Provided records |
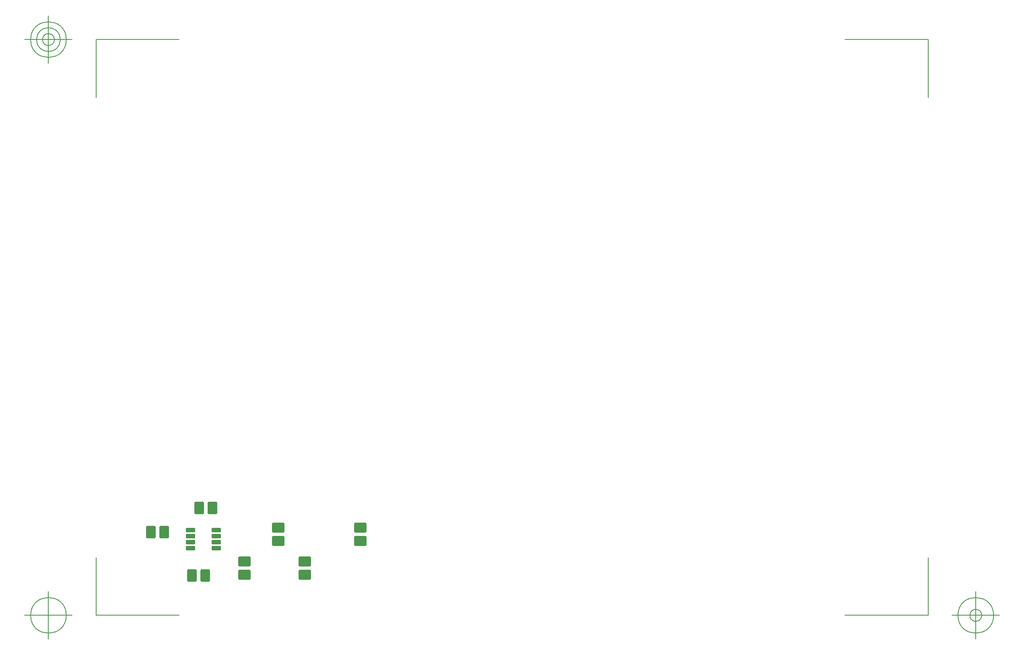
<source format=gbr>
G04 Generated by Ultiboard 14.0 *
%FSLAX25Y25*%
%MOIN*%

%ADD10C,0.00001*%
%ADD11C,0.00500*%
%ADD12R,0.06300X0.08300*%
%ADD13C,0.01900*%
%ADD14R,0.06102X0.02362*%
%ADD15C,0.01200*%
%ADD16R,0.08300X0.06300*%


G04 ColorRGB 006666 for the following layer *
%LNPaste Mask Top*%
%LPD*%
G54D10*
G54D11*
X-1000Y-1000D02*
X-1000Y46700D01*
X-1000Y-1000D02*
X67950Y-1000D01*
X688500Y-1000D02*
X619550Y-1000D01*
X688500Y-1000D02*
X688500Y46700D01*
X688500Y476000D02*
X688500Y428300D01*
X688500Y476000D02*
X619550Y476000D01*
X-1000Y476000D02*
X67950Y476000D01*
X-1000Y476000D02*
X-1000Y428300D01*
X-20685Y-1000D02*
X-60055Y-1000D01*
X-40370Y-20685D02*
X-40370Y18685D01*
X-55134Y-1000D02*
G75*
D01*
G02X-55134Y-1000I14764J0*
G01*
X708185Y-1000D02*
X747555Y-1000D01*
X727870Y-20685D02*
X727870Y18685D01*
X713106Y-1000D02*
G75*
D01*
G02X713106Y-1000I14764J0*
G01*
X722949Y-1000D02*
G75*
D01*
G02X722949Y-1000I4921J0*
G01*
X-20685Y476000D02*
X-60055Y476000D01*
X-40370Y456315D02*
X-40370Y495685D01*
X-55134Y476000D02*
G75*
D01*
G02X-55134Y476000I14764J0*
G01*
X-50213Y476000D02*
G75*
D01*
G02X-50213Y476000I9843J0*
G01*
X-45291Y476000D02*
G75*
D01*
G02X-45291Y476000I4921J0*
G01*
G54D12*
X55500Y68000D03*
X44500Y68000D03*
X78500Y32000D03*
X89500Y32000D03*
X84500Y88000D03*
X95500Y88000D03*
G54D13*
X52350Y63850D02*
X58650Y63850D01*
X58650Y72150D01*
X52350Y72150D01*
X52350Y63850D01*D02*
X41350Y63850D02*
X47650Y63850D01*
X47650Y72150D01*
X41350Y72150D01*
X41350Y63850D01*D02*
X75350Y27850D02*
X81650Y27850D01*
X81650Y36150D01*
X75350Y36150D01*
X75350Y27850D01*D02*
X86350Y27850D02*
X92650Y27850D01*
X92650Y36150D01*
X86350Y36150D01*
X86350Y27850D01*D02*
X81350Y83850D02*
X87650Y83850D01*
X87650Y92150D01*
X81350Y92150D01*
X81350Y83850D01*D02*
X92350Y83850D02*
X98650Y83850D01*
X98650Y92150D01*
X92350Y92150D01*
X92350Y83850D01*D02*
X167850Y40350D02*
X176150Y40350D01*
X176150Y46650D01*
X167850Y46650D01*
X167850Y40350D01*D02*
X167850Y29350D02*
X176150Y29350D01*
X176150Y35650D01*
X167850Y35650D01*
X167850Y29350D01*D02*
X145850Y68350D02*
X154150Y68350D01*
X154150Y74650D01*
X145850Y74650D01*
X145850Y68350D01*D02*
X145850Y57350D02*
X154150Y57350D01*
X154150Y63650D01*
X145850Y63650D01*
X145850Y57350D01*D02*
X117850Y29350D02*
X126150Y29350D01*
X126150Y35650D01*
X117850Y35650D01*
X117850Y29350D01*D02*
X117850Y40350D02*
X126150Y40350D01*
X126150Y46650D01*
X117850Y46650D01*
X117850Y40350D01*D02*
X213850Y68350D02*
X222150Y68350D01*
X222150Y74650D01*
X213850Y74650D01*
X213850Y68350D01*D02*
X213850Y57350D02*
X222150Y57350D01*
X222150Y63650D01*
X213850Y63650D01*
X213850Y57350D01*D02*
G54D14*
X77370Y54500D03*
X77370Y59500D03*
X77370Y69500D03*
X77370Y64500D03*
X98630Y54500D03*
X98630Y59500D03*
X98630Y69500D03*
X98630Y64500D03*
G54D15*
X74319Y53319D02*
X80421Y53319D01*
X80421Y55681D01*
X74319Y55681D01*
X74319Y53319D01*D02*
X74319Y58319D02*
X80421Y58319D01*
X80421Y60681D01*
X74319Y60681D01*
X74319Y58319D01*D02*
X74319Y68319D02*
X80421Y68319D01*
X80421Y70681D01*
X74319Y70681D01*
X74319Y68319D01*D02*
X74319Y63319D02*
X80421Y63319D01*
X80421Y65681D01*
X74319Y65681D01*
X74319Y63319D01*D02*
X95579Y53319D02*
X101681Y53319D01*
X101681Y55681D01*
X95579Y55681D01*
X95579Y53319D01*D02*
X95579Y58319D02*
X101681Y58319D01*
X101681Y60681D01*
X95579Y60681D01*
X95579Y58319D01*D02*
X95579Y68319D02*
X101681Y68319D01*
X101681Y70681D01*
X95579Y70681D01*
X95579Y68319D01*D02*
X95579Y63319D02*
X101681Y63319D01*
X101681Y65681D01*
X95579Y65681D01*
X95579Y63319D01*D02*
G54D16*
X172000Y43500D03*
X172000Y32500D03*
X150000Y71500D03*
X150000Y60500D03*
X122000Y32500D03*
X122000Y43500D03*
X218000Y71500D03*
X218000Y60500D03*

M02*

</source>
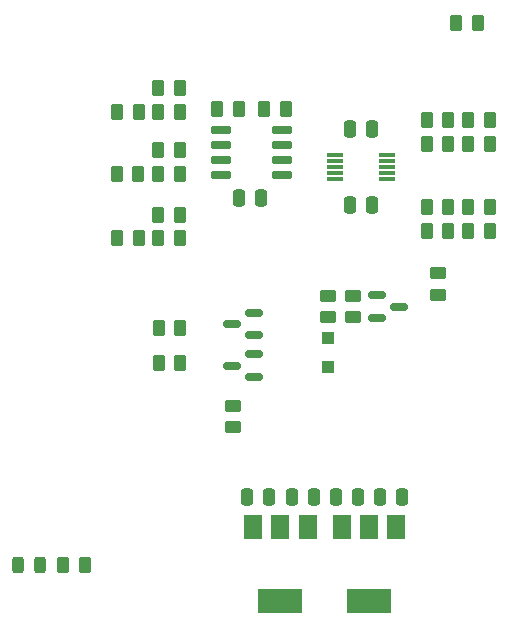
<source format=gtp>
%TF.GenerationSoftware,KiCad,Pcbnew,7.0.2*%
%TF.CreationDate,2023-06-12T01:53:58+02:00*%
%TF.ProjectId,RGB-YPbPr-Converter,5247422d-5950-4625-9072-2d436f6e7665,rev?*%
%TF.SameCoordinates,Original*%
%TF.FileFunction,Paste,Top*%
%TF.FilePolarity,Positive*%
%FSLAX46Y46*%
G04 Gerber Fmt 4.6, Leading zero omitted, Abs format (unit mm)*
G04 Created by KiCad (PCBNEW 7.0.2) date 2023-06-12 01:53:58*
%MOMM*%
%LPD*%
G01*
G04 APERTURE LIST*
G04 Aperture macros list*
%AMRoundRect*
0 Rectangle with rounded corners*
0 $1 Rounding radius*
0 $2 $3 $4 $5 $6 $7 $8 $9 X,Y pos of 4 corners*
0 Add a 4 corners polygon primitive as box body*
4,1,4,$2,$3,$4,$5,$6,$7,$8,$9,$2,$3,0*
0 Add four circle primitives for the rounded corners*
1,1,$1+$1,$2,$3*
1,1,$1+$1,$4,$5*
1,1,$1+$1,$6,$7*
1,1,$1+$1,$8,$9*
0 Add four rect primitives between the rounded corners*
20,1,$1+$1,$2,$3,$4,$5,0*
20,1,$1+$1,$4,$5,$6,$7,0*
20,1,$1+$1,$6,$7,$8,$9,0*
20,1,$1+$1,$8,$9,$2,$3,0*%
G04 Aperture macros list end*
%ADD10RoundRect,0.150000X-0.725000X-0.150000X0.725000X-0.150000X0.725000X0.150000X-0.725000X0.150000X0*%
%ADD11RoundRect,0.250000X0.450000X-0.262500X0.450000X0.262500X-0.450000X0.262500X-0.450000X-0.262500X0*%
%ADD12RoundRect,0.250000X0.262500X0.450000X-0.262500X0.450000X-0.262500X-0.450000X0.262500X-0.450000X0*%
%ADD13R,1.400000X0.300000*%
%ADD14RoundRect,0.250000X-0.262500X-0.450000X0.262500X-0.450000X0.262500X0.450000X-0.262500X0.450000X0*%
%ADD15R,1.000000X1.000000*%
%ADD16RoundRect,0.250000X-0.450000X0.262500X-0.450000X-0.262500X0.450000X-0.262500X0.450000X0.262500X0*%
%ADD17RoundRect,0.250000X-0.250000X-0.475000X0.250000X-0.475000X0.250000X0.475000X-0.250000X0.475000X0*%
%ADD18R,1.500000X2.000000*%
%ADD19R,3.800000X2.000000*%
%ADD20RoundRect,0.150000X-0.587500X-0.150000X0.587500X-0.150000X0.587500X0.150000X-0.587500X0.150000X0*%
%ADD21RoundRect,0.250000X0.250000X0.475000X-0.250000X0.475000X-0.250000X-0.475000X0.250000X-0.475000X0*%
%ADD22RoundRect,0.150000X0.587500X0.150000X-0.587500X0.150000X-0.587500X-0.150000X0.587500X-0.150000X0*%
%ADD23RoundRect,0.243750X-0.243750X-0.456250X0.243750X-0.456250X0.243750X0.456250X-0.243750X0.456250X0*%
G04 APERTURE END LIST*
D10*
%TO.C,U5*%
X126375000Y-125095000D03*
X126375000Y-126365000D03*
X126375000Y-127635000D03*
X126375000Y-128905000D03*
X131525000Y-128905000D03*
X131525000Y-127635000D03*
X131525000Y-126365000D03*
X131525000Y-125095000D03*
%TD*%
D11*
%TO.C,R20*%
X144700000Y-139012500D03*
X144700000Y-137187500D03*
%TD*%
D12*
%TO.C,R28*%
X145612500Y-124200000D03*
X143787500Y-124200000D03*
%TD*%
D13*
%TO.C,U4*%
X136000000Y-127200000D03*
X136000000Y-127700000D03*
X136000000Y-128200000D03*
X136000000Y-128700000D03*
X136000000Y-129200000D03*
X140400000Y-129200000D03*
X140400000Y-128700000D03*
X140400000Y-128200000D03*
X140400000Y-127700000D03*
X140400000Y-127200000D03*
%TD*%
D11*
%TO.C,R15*%
X135400000Y-140912500D03*
X135400000Y-139087500D03*
%TD*%
D14*
%TO.C,R10*%
X117520195Y-128750000D03*
X119345195Y-128750000D03*
%TD*%
%TO.C,R4*%
X121087500Y-144797257D03*
X122912500Y-144797257D03*
%TD*%
%TO.C,R9*%
X117587500Y-134221951D03*
X119412500Y-134221951D03*
%TD*%
%TO.C,R25*%
X147287500Y-126200000D03*
X149112500Y-126200000D03*
%TD*%
D15*
%TO.C,D2*%
X135400000Y-145150000D03*
X135400000Y-142650000D03*
%TD*%
D16*
%TO.C,R17*%
X137500000Y-139087500D03*
X137500000Y-140912500D03*
%TD*%
D14*
%TO.C,R16*%
X126037500Y-123250000D03*
X127862500Y-123250000D03*
%TD*%
D17*
%TO.C,C4*%
X139800000Y-156100000D03*
X141700000Y-156100000D03*
%TD*%
D18*
%TO.C,U1*%
X133692267Y-158650000D03*
X131392267Y-158650000D03*
X129092267Y-158650000D03*
D19*
X131392267Y-164950000D03*
%TD*%
D14*
%TO.C,R23*%
X143787500Y-131600000D03*
X145612500Y-131600000D03*
%TD*%
%TO.C,R7*%
X121031250Y-132228201D03*
X122856250Y-132228201D03*
%TD*%
D20*
%TO.C,Q3*%
X139562500Y-139050000D03*
X139562500Y-140950000D03*
X141437500Y-140000000D03*
%TD*%
D14*
%TO.C,R22*%
X146287500Y-116000000D03*
X148112500Y-116000000D03*
%TD*%
D21*
%TO.C,C9*%
X139150000Y-131400000D03*
X137250000Y-131400000D03*
%TD*%
D14*
%TO.C,R24*%
X112987500Y-161900000D03*
X114812500Y-161900000D03*
%TD*%
D22*
%TO.C,Q2*%
X129137500Y-142450000D03*
X129137500Y-140550000D03*
X127262500Y-141500000D03*
%TD*%
D18*
%TO.C,U2*%
X141200000Y-158650000D03*
X138900000Y-158650000D03*
X136600000Y-158650000D03*
D19*
X138900000Y-164950000D03*
%TD*%
D17*
%TO.C,C6*%
X136100000Y-156100000D03*
X138000000Y-156100000D03*
%TD*%
D14*
%TO.C,R5*%
X121087500Y-141800000D03*
X122912500Y-141800000D03*
%TD*%
D12*
%TO.C,R27*%
X149112500Y-124200000D03*
X147287500Y-124200000D03*
%TD*%
D17*
%TO.C,C3*%
X132342267Y-156100000D03*
X134242267Y-156100000D03*
%TD*%
D12*
%TO.C,R29*%
X149112500Y-133600000D03*
X147287500Y-133600000D03*
%TD*%
D14*
%TO.C,R19*%
X130037500Y-123300000D03*
X131862500Y-123300000D03*
%TD*%
D21*
%TO.C,C8*%
X139150000Y-125000000D03*
X137250000Y-125000000D03*
%TD*%
D12*
%TO.C,R30*%
X145612500Y-133600000D03*
X143787500Y-133600000D03*
%TD*%
D14*
%TO.C,R11*%
X117587500Y-123502003D03*
X119412500Y-123502003D03*
%TD*%
%TO.C,R6*%
X121031250Y-126756250D03*
X122856250Y-126756250D03*
%TD*%
D23*
%TO.C,D3*%
X109162500Y-161900000D03*
X111037500Y-161900000D03*
%TD*%
D22*
%TO.C,Q1*%
X129137500Y-145950000D03*
X129137500Y-144050000D03*
X127262500Y-145000000D03*
%TD*%
D14*
%TO.C,R13*%
X121037500Y-128750000D03*
X122862500Y-128750000D03*
%TD*%
%TO.C,R21*%
X143787500Y-126200000D03*
X145612500Y-126200000D03*
%TD*%
%TO.C,R26*%
X147287500Y-131600000D03*
X149112500Y-131600000D03*
%TD*%
%TO.C,R12*%
X121037500Y-134221951D03*
X122862500Y-134221951D03*
%TD*%
D21*
%TO.C,C5*%
X129750000Y-130800000D03*
X127850000Y-130800000D03*
%TD*%
D14*
%TO.C,R14*%
X121037500Y-123500000D03*
X122862500Y-123500000D03*
%TD*%
%TO.C,R3*%
X121031250Y-121506250D03*
X122856250Y-121506250D03*
%TD*%
D21*
%TO.C,C2*%
X130442267Y-156100000D03*
X128542267Y-156100000D03*
%TD*%
D11*
%TO.C,R8*%
X127400000Y-150212500D03*
X127400000Y-148387500D03*
%TD*%
M02*

</source>
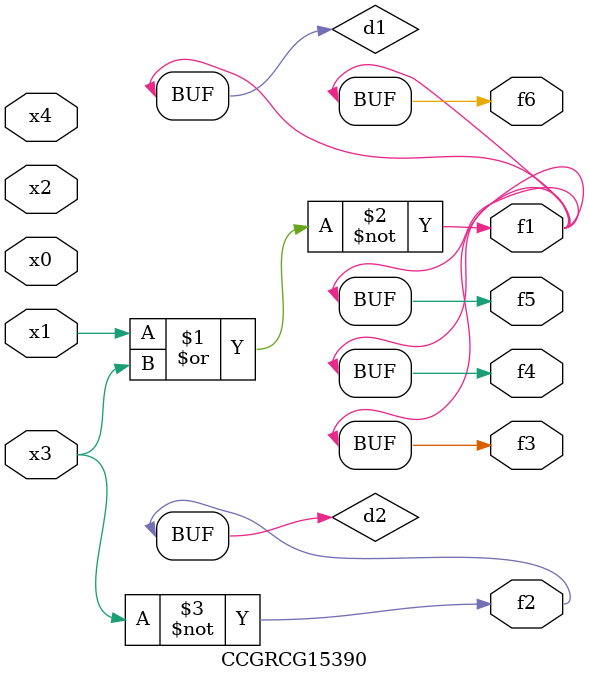
<source format=v>
module CCGRCG15390(
	input x0, x1, x2, x3, x4,
	output f1, f2, f3, f4, f5, f6
);

	wire d1, d2;

	nor (d1, x1, x3);
	not (d2, x3);
	assign f1 = d1;
	assign f2 = d2;
	assign f3 = d1;
	assign f4 = d1;
	assign f5 = d1;
	assign f6 = d1;
endmodule

</source>
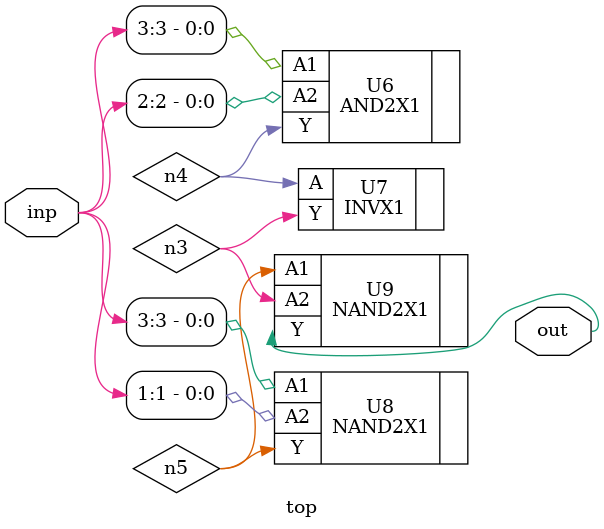
<source format=sv>


module top ( inp, out );
  input [3:0] inp;
  output out;
  wire   n3, n4, n5;

  AND2X1 U6 ( .A1(inp[3]), .A2(inp[2]), .Y(n4) );
  INVX1 U7 ( .A(n4), .Y(n3) );
  NAND2X1 U8 ( .A1(inp[3]), .A2(inp[1]), .Y(n5) );
  NAND2X1 U9 ( .A1(n5), .A2(n3), .Y(out) );
endmodule


</source>
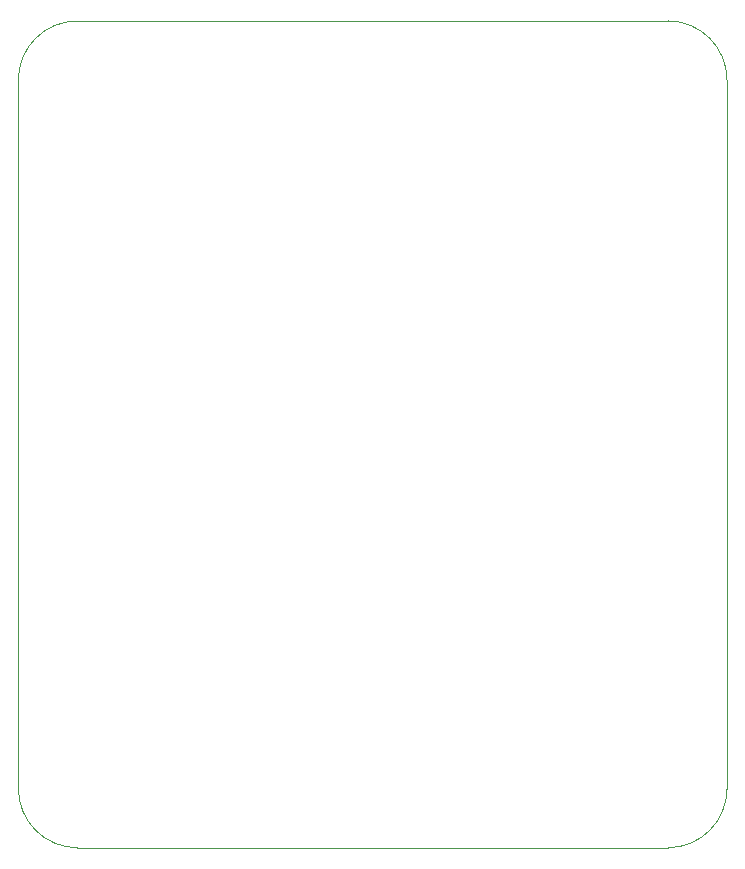
<source format=gbr>
%TF.GenerationSoftware,KiCad,Pcbnew,(6.0.4)*%
%TF.CreationDate,2022-11-12T18:53:05-06:00*%
%TF.ProjectId,Signalyzer,5369676e-616c-4797-9a65-722e6b696361,rev?*%
%TF.SameCoordinates,Original*%
%TF.FileFunction,Profile,NP*%
%FSLAX46Y46*%
G04 Gerber Fmt 4.6, Leading zero omitted, Abs format (unit mm)*
G04 Created by KiCad (PCBNEW (6.0.4)) date 2022-11-12 18:53:05*
%MOMM*%
%LPD*%
G01*
G04 APERTURE LIST*
%TA.AperFunction,Profile*%
%ADD10C,0.100000*%
%TD*%
G04 APERTURE END LIST*
D10*
X110750000Y-122000000D02*
X110750000Y-121000000D01*
X110750000Y-121000000D02*
X110750000Y-62000000D01*
X122250000Y-127000000D02*
X165750000Y-127000000D01*
X118750000Y-127000000D02*
X119250000Y-127000000D01*
X115750000Y-57000000D02*
G75*
G03*
X110750000Y-62000000I0J-5000000D01*
G01*
X110750000Y-122000000D02*
G75*
G03*
X115750000Y-127000000I5000000J0D01*
G01*
X115750000Y-127000000D02*
X118750000Y-127000000D01*
X165750000Y-57000000D02*
X115750000Y-57000000D01*
X170750000Y-62000000D02*
G75*
G03*
X165750000Y-57000000I-5000000J0D01*
G01*
X165750000Y-127000000D02*
G75*
G03*
X170750000Y-122000000I0J5000000D01*
G01*
X170750000Y-122000000D02*
X170750000Y-62000000D01*
X122250000Y-127000000D02*
X119250000Y-127000000D01*
M02*

</source>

Work instructions |
Extract each line holding the word "omitted" from the records.

Written solution |
G04 Gerber Fmt 4.6, Leading zero omitted, Abs format (unit mm)*
G04 Gerber Fmt 4.6, Leading zero omitted, Abs format (unit mm)*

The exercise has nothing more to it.